**Information shown**
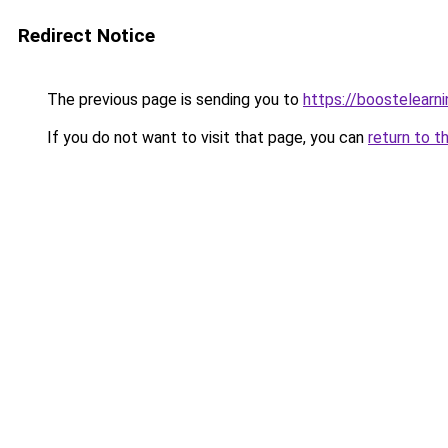
Redirect Notice
The previous page is sending you to
https://boostelearn
If you do not want to visit that page, you can
return to t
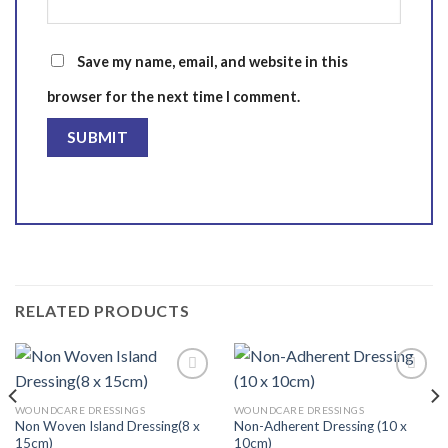
Save my name, email, and website in this
browser for the next time I comment.
RELATED PRODUCTS
WOUNDCARE DRESSINGS
WOUNDCARE DRESSINGS
Non Woven Island Dressing(8 x
Non-Adherent Dressing (10 x
Add to
Add to
15cm)
10cm)
wishlist
wishlist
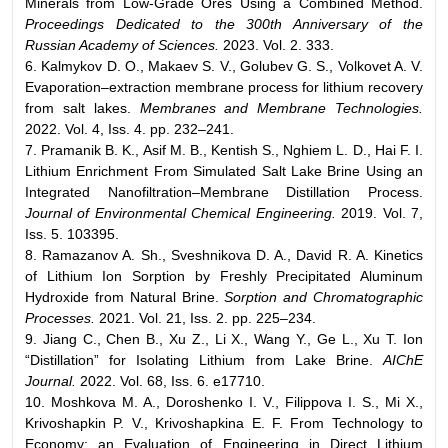
Minerals from Low-Grade Ores Using a Combined Method.
Proceedings Dedicated to the 300th Anniversary of the
Russian Academy of Sciences.
2023. Vol. 2. 333.
6. Kalmykov D. O., Makaev S. V., Golubev G. S., Volkovet A. V.
Evaporation–extraction membrane process for lithium recovery
from salt lakes.
Membranes and Membrane Technologies.
2022. Vol. 4, Iss. 4. pp. 232–241.
7. Pramanik B. K., Asif M. B., Kentish S., Nghiem L. D., Hai F. I.
Lithium Enrichment From Simulated Salt Lake Brine Using an
Integrated Nanofiltration–Membrane Distillation Process.
Journal of Environmental Chemical Engineering.
2019. Vol. 7,
Iss. 5. 103395.
8. Ramazanov A. Sh., Sveshnikova D. A., David R. A. Kinetics
of Lithium Ion Sorption by Freshly Precipitated Aluminum
Hydroxide from Natural Brine.
Sorption and Chromatographic
Processes.
2021. Vol. 21, Iss. 2. pp. 225–234.
9. Jiang C., Chen B., Xu Z., Li X., Wang Y., Ge L., Xu T. Ion
“Distillation” for Isolating Lithium from Lake Brine.
AIChE
Journal.
2022. Vol. 68, Iss. 6. e17710.
10. Moshkova M. A., Doroshenko I. V., Filippova I. S., Mi X.,
Krivoshapkin P. V., Krivoshapkina E. F. From Technology to
Economy: an Evaluation of Engineering in Direct Lithium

**Problem to work on**
Copy out each line of the material in which the word "page" turns up.

**Exercise answer**
The previous page is sending you to
If you do not want to visit that page, you can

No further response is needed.